- [EXTRACT PROVIDED]:
------

BUT there is no doubt BLE has its downsides. It is operating in the crowded 2.4 GHz frequency band, along with Bluetooth Classic, Wi-Fi, ZigBee, and IEEE 802.15.4. This spectrum crowding will pose a severe reliability challenge to all 2.4 GHz devices, and the problem will only get worse when the number of connected object increases.

BLE is optimized for low-latency sporadic transmissions and therefore its efficiency degrades dramatically for larger data transfers. With its maximum of 20 bytes application payload size per packet, the gross 1 Mbps data rate of BLE translates into a theoretical maximum transfer rate of 250 kbps, and in practice the actual transfer rates drops below 100 kbps. This opposed to Bluetooth Classic v1.2 that achieves 700 kbps, and v2.1 + EDR reaches 2 Mbps actual transfer rate. An actual transfer rate of only 1/10 of the gross data rate is rather lackluster and translates into poor power-efficiency for such type of data traffic. Although many IoT applications may have a limited data amount to transfer, e.g., for switching off or changing the color of a light bulb, others would still require sizeable transfers. As a result, BLE is not suitable for IoT applications that require higher data transfers.

------

- [DATA BLOCK]:
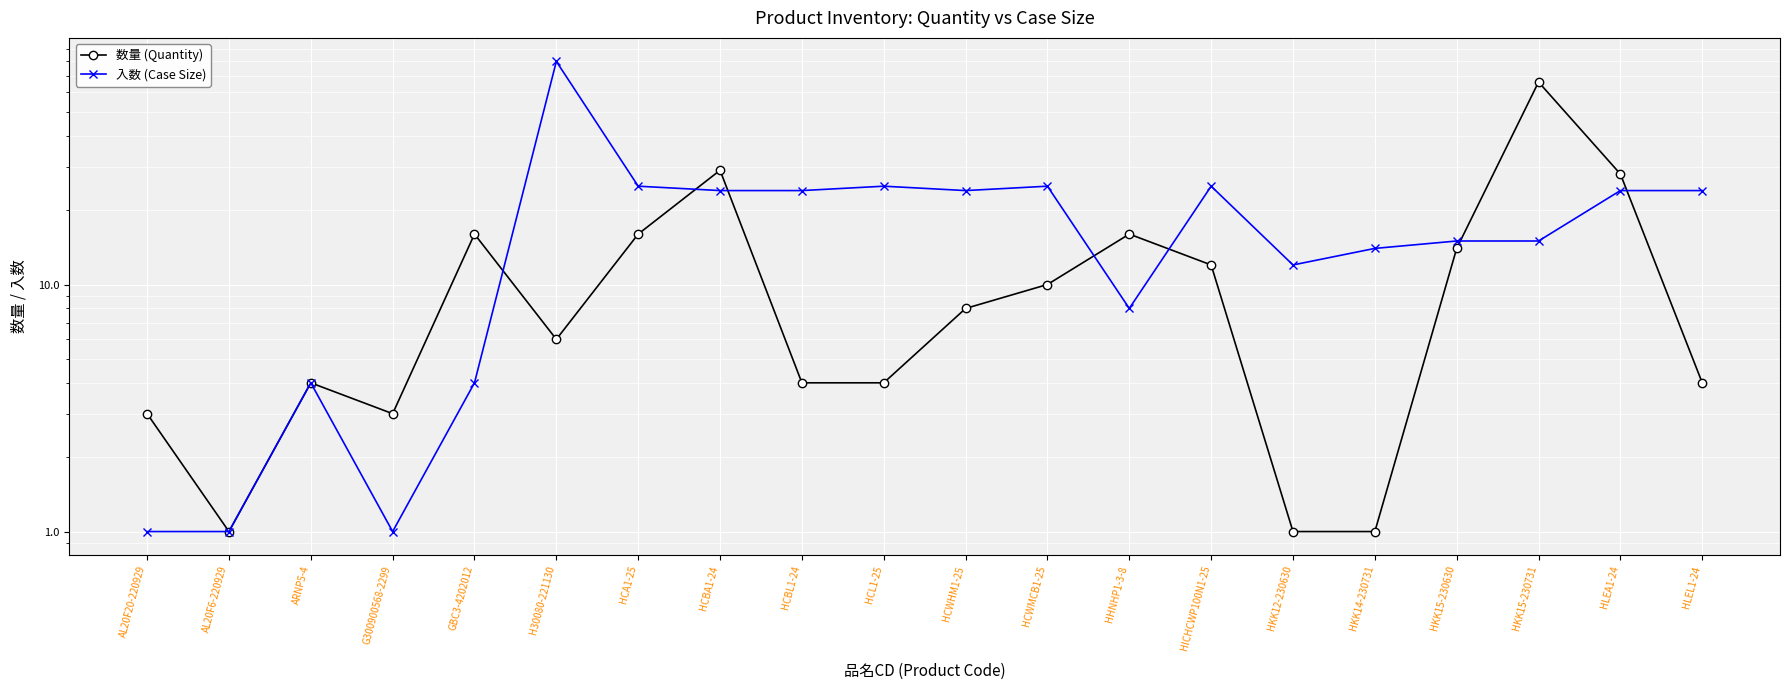

What is the total value across all series at HLEA1-24?

52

------

- [THINGS TO DO]:
A – Transcribe the part of the passage on BLE's downsides starting with "BUT there is" and going on through "connected object increases.".
B – Check each statement against the passage on BLE's downsides and answer yes or no, quoting the words that decide it: (i) BLE shares its frequency band with Wi-Fi. (ii) BLE allows at most 40 bytes of application payload per packet. (iii) Bluetooth Classic v1.2 achieves an actual transfer rate of 700 kbps.
C – Resume the passage on BLE's downsides from its last sentence and continue it.

- [RESPONSES]:
A –
BUT there is no doubt BLE has its downsides. It is operating in the crowded 2.4 GHz frequency band, along with Bluetooth Classic, Wi-Fi, ZigBee, and IEEE 802.15.4. This spectrum crowding will pose a severe reliability challenge to all 2.4 GHz devices, and the problem will only get worse when the number of connected object increases.

B –
(i) Yes: "It is operating in the crowded 2.4 GHz frequency band, along with Bluetooth Classic, Wi-Fi, ZigBee, and IEEE 802.15.4."
(ii) No: "With its maximum of 20 bytes application payload size per packet"
(iii) Yes: "Bluetooth Classic v1.2 that achieves 700 kbps"

C –
BLE has limited range and extending the network therefore requires a hybrid topology where some client nodes act as server nodes for other star networks. In Bluetooth-specific terminology, this is called scatternet, which yields high network complexity in real deployments. For instance, BLE is essentially asynchronous, such that this hybrid topology (mix of star and mesh) causes increased interference and increased power consumption, even inside a single network.

Finally, BLE suffers from interference from USB 3.0, and poses a challenge when operating with collocated LTE or WIMAX networks. This is reflected in Bluetooth SIG filtering recommendations. However, workarounds are developed as well.

BLE may be a viable short term solution. But we will see what unfolds if a future of 50 billion objects comes to fruition.